Steve Rendall, analista senior de Fairness and Accuracy in Reporting, un grupo de vigilancia de los medios de comunicación nacionales, consideró que la defensa de Randall era “falsa” y una distorsión de la verdad. "Técnicamente, está usando algunas técnicas periodísticas ... pero de una manera selectiva y sesgada", explicó Rendall en una entrevista telefónica.
Solomon también vio el enfoque de Randall como parte de un esfuerzo más amplio de Chevron para explotar el aire de credibilidad que el periodismo y los medios de comunicación venerables pueden brindar, señalando su relación con NewsHour de PBS:
“Bajo Jim Lehrer, NewsHour toma mucho dinero de Chevron y luego permite que Chevron sea, de hecho, parte del programa todas las noches, presentándose como imbuido de un espíritu cívico, comprometido con el medio ambiente, noble y buenos vecinos de todos. en el planeta."

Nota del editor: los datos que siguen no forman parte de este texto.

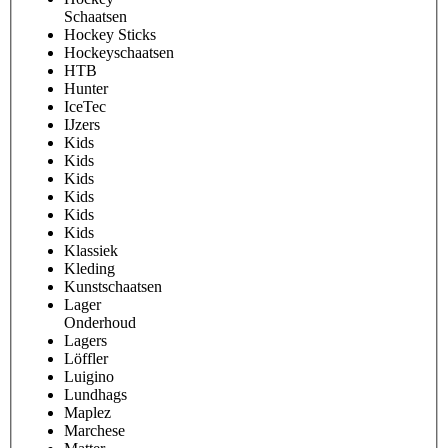
Schaatsen
Hockey Sticks
Hockeyschaatsen
HTB
Hunter
IceTec
IJzers
Kids
Kids
Kids
Kids
Kids
Kids
Klassiek
Kleding
Kunstschaatsen
Lager
Onderhoud
Lagers
Löffler
Luigino
Lundhags
Maplez
Marchese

McBride dijo que a medida que más corporaciones comienzan a empaquetar mensajes publicitarios y de relaciones públicas en formatos de noticias, los periodistas desempleados que acuden en masa a trabajos de relaciones públicas corporativas no son el único motivo de preocupación.
"Incluso si no tuviéramos la crisis económica en el periodismo ... pero todavía tuviéramos la misma apertura de las compuertas de la información [a través de las redes sociales en línea], creo que estaría sucediendo", explicó McBride.
Rendall espera que "la economía de los medios no provoque un éxodo de periodistas que se pasen al lado oscuro", pero cree que "es inevitable que veamos algo de eso".
Sea lo que sea lo que nos depare el futuro, dijo McBride, "Como sociedad, vamos a tener que educarnos sobre lo que realmente es una noticia y qué es la información destinada a hacer algo diferente a las noticias".
Con un ejército floreciente de periodistas desempleados a los que atraer con lucrativos contratos de relaciones públicas y la explosión simultánea de medios virales, las corporaciones están bien posicionadas para beneficiarse de la pérdida del periodismo.
Una legión de "informes" de Gene Randall es sin duda un futuro inquietante.